Distribution as a limit

Question

a) Let $\psi \in \mathcal{D}(\mathbb{R})$ be such that $\psi = 1$ in a neighbourhood of the origin. Show that the linear functional defined by \begin{equation} T_{[\psi]}(\phi) = \int \frac{\phi(x) -\phi(0)\psi(x)}{|x|} dx , \phi \in \mathcal{D}(\mathbb{R}) \end{equation} defines a distribution.

b) Show that there exists $\psi \in \mathcal{D}(\mathbb{R})$ as above such that \begin{equation} \lim_{\epsilon \downarrow 0} \left(\frac{1}{|x|+\epsilon} -2 |\log \epsilon|\delta\right) = T_{[\psi]}. \end{equation}

I'm able to do that first part by showing, \begin{equation} T_{[\psi]}(\phi)=\int_{-\infty}^{0} \log |x|[\phi'(x)-\phi(0)\psi'(x)]dx - \int_{0}^{\infty} \log |x|[\phi'(x)-\phi(0)\psi'(x)]dx \end{equation}

However, I have no idea how to do the second part.
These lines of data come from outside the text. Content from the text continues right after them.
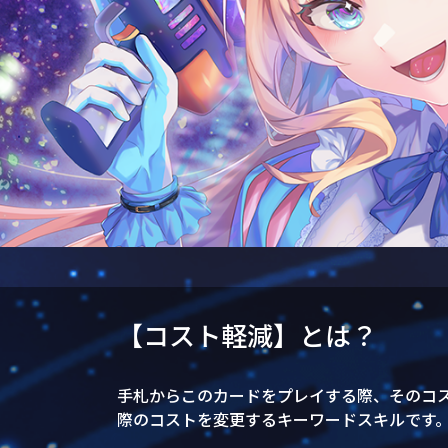
【コスト軽減】とは？
手札からこのカードをプレイする際、そのコ
際のコストを変更するキーワードスキルです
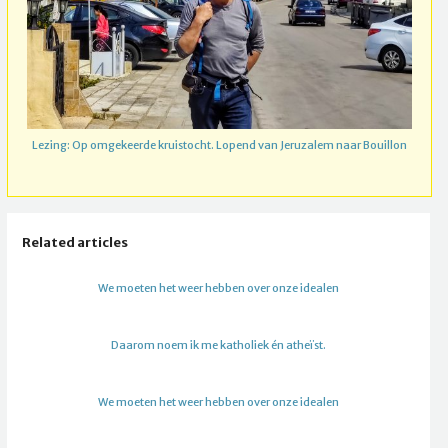
Lezing: Op omgekeerde kruistocht. Lopend van Jeruzalem naar Bouillon
Related articles
We moeten het weer hebben over onze idealen
Daarom noem ik me katholiek én atheïst.
We moeten het weer hebben over onze idealen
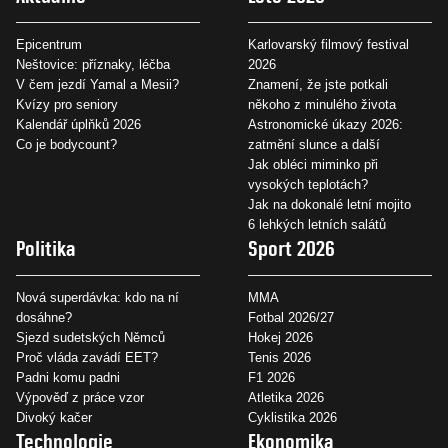
Epicentrum
Karlovarský filmový festival
Neštovice: příznaky, léčba
2026
V čem jezdí Yamal a Mesii?
Znamení, že jste potkali
Kvízy pro seniory
někoho z minulého života
Kalendář úplňků 2026
Astronomické úkazy 2026:
Co je bodycount?
zatmění slunce a další
Jak obléci miminko při
vysokých teplotách?
Jak na dokonalé letní mojito
6 lehkých letních salátů
Politika
Sport 2026
Nová superdávka: kdo na ní
MMA
dosáhne?
Fotbal 2026/27
Sjezd sudetských Němců
Hokej 2026
Proč vláda zavádí EET?
Tenis 2026
Padni komu padni
F1 2026
Výpověď z práce vzor
Atletika 2026
Divoký kačer
Cyklistika 2026
Technologie
Ekonomika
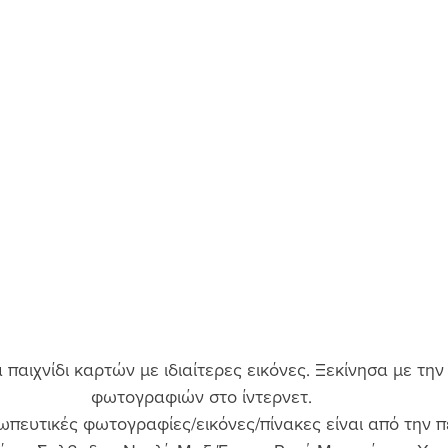
να παιχνίδι καρτών με ιδιαίτερες εικόνες. Ξεκίνησα με τη
φωτογραφιών στο ίντερνετ. 
ωπευτικές φωτογραφίες/εικόνες/πίνακες είναι από την π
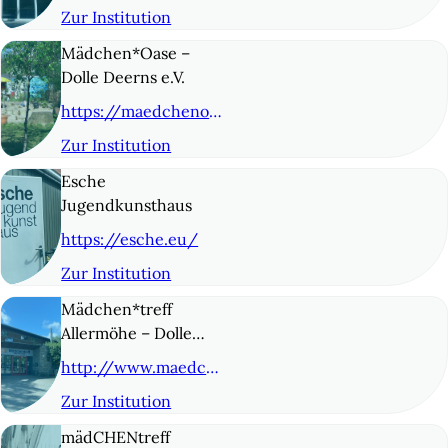
Zur Institution
© 4
Mädchen*Oase –
Dolle Deerns e.V.
https://maedchenoase.org/
Zur Institution
© 5
Esche
Jugendkunsthaus
https://esche.eu/
Zur Institution
© 6
Mädchen*treff
Allermöhe – Dolle
Deerns* e.V.
http://www.maedchentreff-allermoehe.de/
Zur Institution
© 7
mädCHENtreff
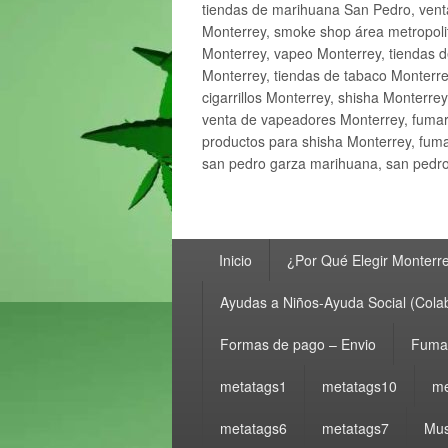
tiendas de marihuana San Pedro, ven
Monterrey, smoke shop área metropolit
Monterrey, vapeo Monterrey, tiendas d
Monterrey, tiendas de tabaco Monterre
cigarrillos Monterrey, shisha Monterre
venta de vapeadores Monterrey, fumar
productos para shisha Monterrey, fum
san pedro garza marihuana, san pedro 
Menú
Inicio
¿Por Qué Elegir Monterr
principal
Ayudas a Niños-Ayuda Social (Cola
Formas de pago – Envio
Fumar
metatags1
metatags10
me
metatags6
metatags7
Mus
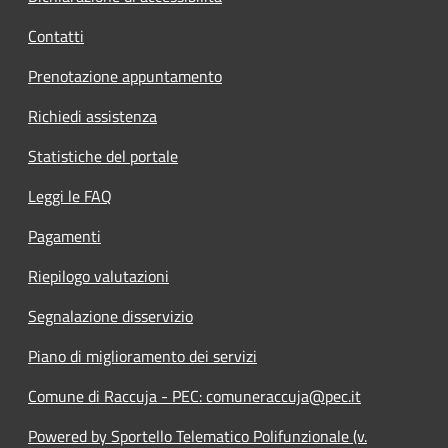
Contatti
Prenotazione appuntamento
Richiedi assistenza
Statistiche del portale
Leggi le FAQ
Pagamenti
Riepilogo valutazioni
Segnalazione disservizio
Piano di miglioramento dei servizi
Comune di Raccuja - PEC: comuneraccuja@pec.it
Powered by Sportello Telematico Polifunzionale (v.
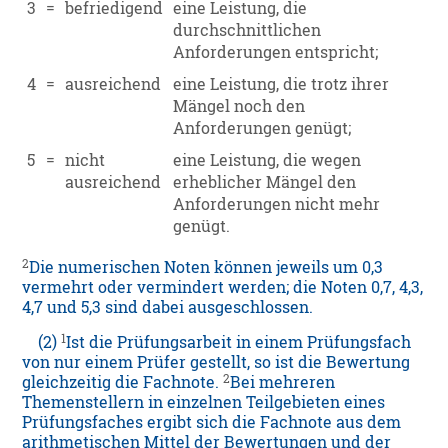
3
=
befriedigend
eine Leistung, die
durchschnittlichen
Anforderungen entspricht;
4
=
ausreichend
eine Leistung, die trotz ihrer
Mängel noch den
Anforderungen genügt;
5
=
nicht
eine Leistung, die wegen
ausreichend
erheblicher Mängel den
Anforderungen nicht mehr
genügt.
2
Die numerischen Noten können jeweils um 0,3
vermehrt oder vermindert werden; die Noten 0,7, 4,3,
4,7 und 5,3 sind dabei ausgeschlossen.
1
(2)
Ist die Prüfungsarbeit in einem Prüfungsfach
von nur einem Prüfer gestellt, so ist die Bewertung
2
gleichzeitig die Fachnote.
Bei mehreren
Themenstellern in einzelnen Teilgebieten eines
Prüfungsfaches ergibt sich die Fachnote aus dem
arithmetischen Mittel der Bewertungen und der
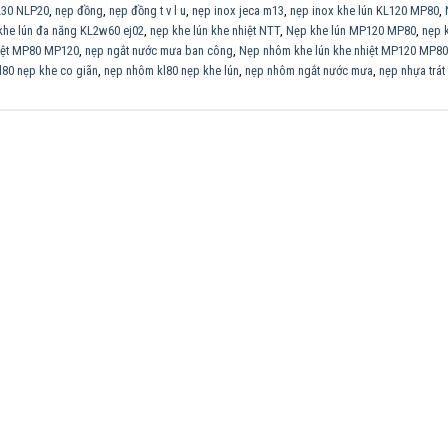
TL30 NLP20
,
nẹp đồng
,
nẹp đồng t v l u
,
nẹp inox jeca m13
,
nẹp inox khe lún KL120 MP80
,
khe lún đa năng KL2w60 ej02
,
nẹp khe lún khe nhiệt NTT
,
Nẹp khe lún MP120 MP80
,
nẹp 
iệt MP80 MP120
,
nẹp ngắt nước mưa ban công
,
Nẹp nhôm khe lún khe nhiệt MP120 MP80
80 nẹp khe co giãn
,
nẹp nhôm kl80 nẹp khe lún
,
nẹp nhôm ngắt nước mưa
,
nẹp nhựa trát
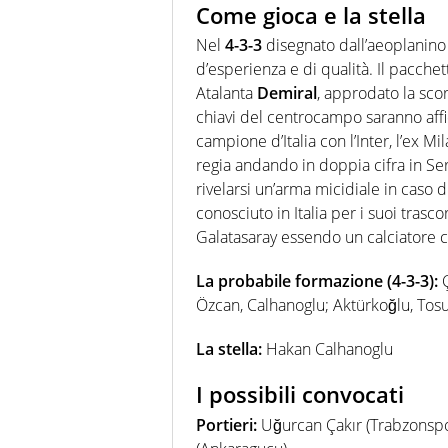
Come gioca e la stella
Nel
4-3-3
disegnato dall’aeoplanino
d’esperienza e di qualità. Il pacchet
Atalanta
Demiral
, approdato la scors
chiavi del centrocampo saranno affid
campione d’Italia con l’Inter, l’ex M
regia andando in doppia cifra in Seri
rivelarsi un’arma micidiale in caso di
conosciuto in Italia per i suoi trasc
Galatasaray essendo un calciatore ca
La probabile formazione (4-3-3):
Ç
Özcan, Calhanoglu; Aktürkoğlu, Tos
La stella:
Hakan Calhanoglu
I possibili convocati
Portieri:
Uğurcan Çakır (Trabzonspor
Any help will be appreciated.

Answer 1

Let $\psi$ be such that $\psi \equiv1$ on $[-1,1]$, support $\psi \subset[-b,b] \ (b>1)$ and $\int_1^b \frac{\psi(x)}{x}=0$.

By symmetry, $\int_{-b}^{-1}\frac{\psi(x)}x=0$. Let $\epsilon < 1.$

Let $\phi \in \mathcal{D}(\mathbb{R})$ and support $\phi \subset [-a,a].$

$$\left(\frac{1}{|x|+\epsilon}\right)(\phi)=\int_{\mathbb{R}}\frac{\phi(x)}{|x|+\epsilon}\ dx = \int_{-a}^0\frac{\phi(x)}{\epsilon-x}\ dx + \int_{0}^a\frac{\phi(x)}{\epsilon+x}\ dx\\=2|\log \epsilon|\delta(\phi)+\int_{-\infty}^0\phi'(x)\log(\epsilon-x)\ dx-\int_0^{\infty}\phi'(x)\log(\epsilon+x)\ dx$$

Thus, $$\lim_{\epsilon \downarrow 0} \left(\frac{1}{|x|+\epsilon} -2 |\log \epsilon|\delta\right) -T_{[\psi]}=\phi(0)\left[\int_{-\infty}^0\log|x|\psi'(x)\ dx - \int_0^{\infty}\log|x|\psi'(x)\ dx\right]\\=\phi(0)\left[\int_{-b}^{-1}\log|x|\psi'(x)+\int_{-1}^0\log|x|\psi'(x)-\int_0^1\log|x|\psi'(x)-\int_1^b\log|x|\psi'(x)\right]=0 $$